REQUIRED TASKS:
**1.** Reproduce, word for word, the part of the piece on the Steve McQueen documentary below that opens with "Given the entertaining" and closes with "to take off.".
**2.** Carry on the piece about the Steve McQueen documentary below, picking up right after its final sentence.

PASSAGE TO READ:
= = = = =

I Am Steve McQueenOverview -
Steve McQueen will forever be recognized as one of Hollywood's most iconic movie stars. His rugged good looks, bad-boy sexuality and searing charisma set him apart as he grew from a small-town rebel to become the highest paid and most sought-after actor of his generation. He was notorious for challenging authority and lived life for himself. Nicknamed the "king of cool", his volatile yet endearing anti-hero persona was as much a part of who he really was as an individual as the characters he portrayed on-screen. Combining extensive original interviews, including rare interviews with Steve McQueen himself, the best of Steve's major motion pictures and archival footage, the film chronicles McQueen's extraordinary career while focusing on the correlation between his on-screen and off-screen experiences. 'I Am Steve McQueen' tells the incredible life story of this legendary actor, racer and cultural icon. The film features McQueen's family and friends and an all-star cast including Gary Oldman, Pierce Brosnan, Marisa Miller, Ali MacGraw, Robert Vaughn, Randy Couture, Zoe Bell, Kristin Kreuk and Ben Mankiewicz and narration by Robert Downey Jr.
Storyline: Our Reviewer's Take
There's no denying that Steve McQueen was one of the most (if not the most) popular actors of the 60s and 70s, earning him the nickname "The King of Cool" for a combination of his movie-star looks, his love of action sequences, and his steely-eyed calm stare that melted millions of women's hearts and made millions of guys want to emulate him. This new documentary, 'I Am Steve McQueen', takes a look at the actor's professional and personal lives, aided by comments from his family and friends, actors that worked with him, and actors who admired him.
Given the entertaining subject here, the first half hour or so of this 93-minute documentary is surprisingly slow and by-the-numbers, as narrator Robert Downey, Jr. along with 'talking-head' comments from the likes of Gary Oldman, Pierce Brosnan, and Chad McQueen (Steve's son), among others, sort of go through the motions talking about McQueen's upbringing, his early days in New York City as an actor, and some of his first roles. In fact, it's only really when the focus goes away from his on-screen work that this documentary really starts to take off.

= = = = =

DATA LISTING:
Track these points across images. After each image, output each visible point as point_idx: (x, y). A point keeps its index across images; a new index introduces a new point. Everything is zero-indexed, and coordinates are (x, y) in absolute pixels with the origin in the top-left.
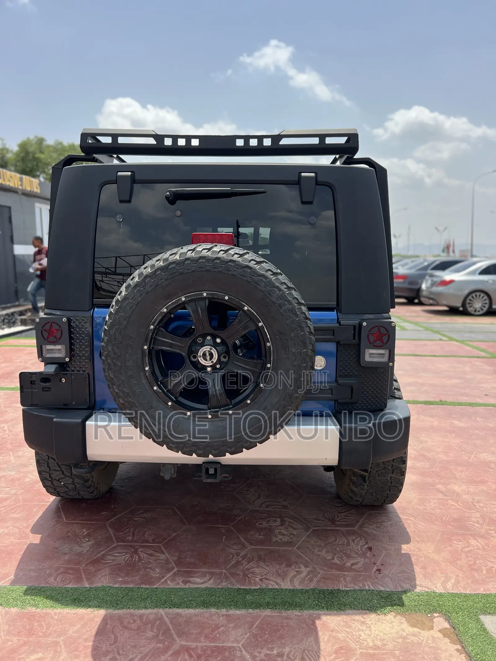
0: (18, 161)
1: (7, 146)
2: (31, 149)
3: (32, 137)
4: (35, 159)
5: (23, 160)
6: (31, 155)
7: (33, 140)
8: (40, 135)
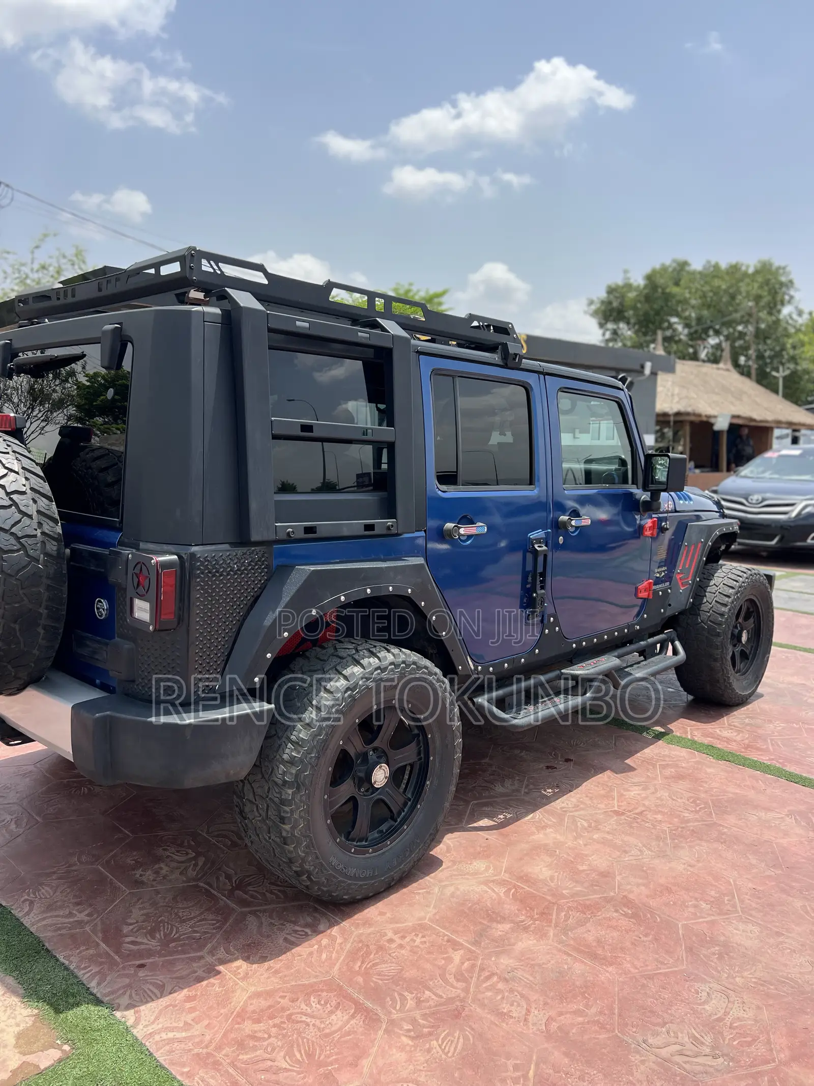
0: (640, 301)
1: (632, 281)
2: (661, 281)
3: (668, 262)
4: (667, 297)
5: (648, 299)
6: (660, 290)
7: (670, 266)
8: (681, 257)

= = = = =

RESULTS FOR EACH TASK:
**1.**
Given the entertaining subject here, the first half hour or so of this 93-minute documentary is surprisingly slow and by-the-numbers, as narrator Robert Downey, Jr. along with 'talking-head' comments from the likes of Gary Oldman, Pierce Brosnan, and Chad McQueen (Steve's son), among others, sort of go through the motions talking about McQueen's upbringing, his early days in New York City as an actor, and some of his first roles. In fact, it's only really when the focus goes away from his on-screen work that this documentary really starts to take off.

**2.**
There's a big chunk in the second half hour of the movie devoted to McQueen's passion for cars and motorcycles (and, much later, planes) that I found to be highly engaging, even though I don't have any personal passion for automobiles (other than needing one to get around in). There's a definite connection made here between McQueen's love for speed and the idea that he wanted to get the most out of every moment of his life. There's even the thought that since McQueen spent so much of his youth in a boy's home he was constantly trying to run away from, having a fast car by his side as a grown-up was almost a security blanket that, should he ever need to make a fast escape, one was nearby.
McQueen's love for speed played a big part in a lot of his movies, too. We learn here that McQueen had walked off the set of The Great Escape, and only returned when additional scenes were written for his character, including the now famous motorcycle chase. Again in the classic Bullitt, what is considered the greatest car chase in cinema history was reportedly completely designed by McQueen himself, and that's actually him in many (although not all) of the shots in the final film. Even when he wasn't racing vehicles, McQueen still wanted to do his own stunts. That incredibly high jump off the cliff in Papillon? That's no stuntman – that's McQueen, who called it one of the most exhilarating things he ever did as an actor.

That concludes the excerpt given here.